> **Activities**:
**a)** Answer the following questions using the report below on the stuck Raptor canopy, and mark each answer (i), (ii) or (iii) to match its question.
(i) For how long was the pilot trapped inside the cockpit?
(ii) What is the estimated cost of replacing the canopy?
(iii) At approximately what time on 10 April 2006 did aircraft 03-041 have a Red Ball?
**b)** For each statement, say whether it agrees with the report below on the stuck Raptor canopy. Give yes or no, followed by the deciding words quoted from the report, and mark each answer (i), (ii) or (iii).
(i) The fire crew cut the canopy open with chainsaws.
(ii) The cause of the malfunction has been identified.
(iii) The aircraft completed its flight after the canopy problem.
**c)** Rewrite the part of the report below on the stuck Raptor canopy, starting with "A fire crew" and going on through "canopy was unlocked.", replacing "pilot" with "aviator" throughout.

> **Extract to read**:
───
Raptor canopy stuck in down and locked position sawn open by fire crew after 5h

A fire crew had to cut open the canopy of a US Air Force Lockheed Martin F-22A Raptor fighter with chainsaws on 10 April to free the pilot, who had been trapped inside for 5h.

The canopy became stuck in the down and locked position and could not be opened manually after the pilot cycled the mechanism several times, following a pre-flight warning that the canopy was unlocked.

The cause of the malfunction has not been determined. The cost of replacing the canopy, which belongs to an aircraft from the 27th Fighter Squadron at Langley AFB, Virginia, is estimated at more than $180,000.

On 10 April 2006 at approximately 08:15, aircraft 03-041 had a Red Ball for a canopy unlock indication. Attempts to clear the problems by cycling the canopy failed. The final cycling of the canopy resulted in it being in the down and locked position. The canopy would not cycle up from this position, trapping the pilot in the cockpit. The aircraft subsequently ground aborted.
───
> **Record extracts**:
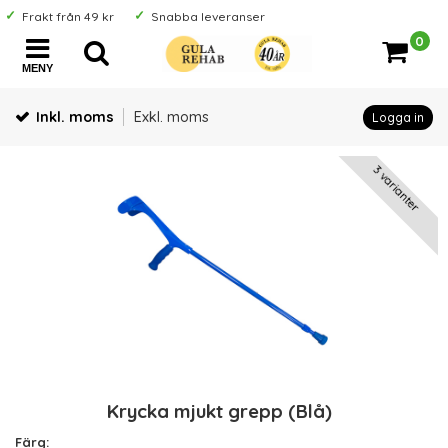
Frakt från 49 kr
Snabba leveranser
0
MENY
Inkl. moms
Exkl. moms
Logga in
3 varianter
Krycka mjukt grepp (Blå)
Färg:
───
> **Exercise solutions**:
**a)**
(i) 5h
(ii) More than $180,000
(iii) 08:15

**b)**
(i) Yes: "A fire crew had to cut open the canopy of a US Air Force Lockheed Martin F-22A Raptor fighter with chainsaws"
(ii) No: "The cause of the malfunction has not been determined."
(iii) No: "The aircraft subsequently ground aborted."

**c)**
A fire crew had to cut open the canopy of a US Air Force Lockheed Martin F-22A Raptor fighter with chainsaws on 10 April to free the aviator, who had been trapped inside for 5h.

The canopy became stuck in the down and locked position and could not be opened manually after the aviator cycled the mechanism several times, following a pre-flight warning that the canopy was unlocked.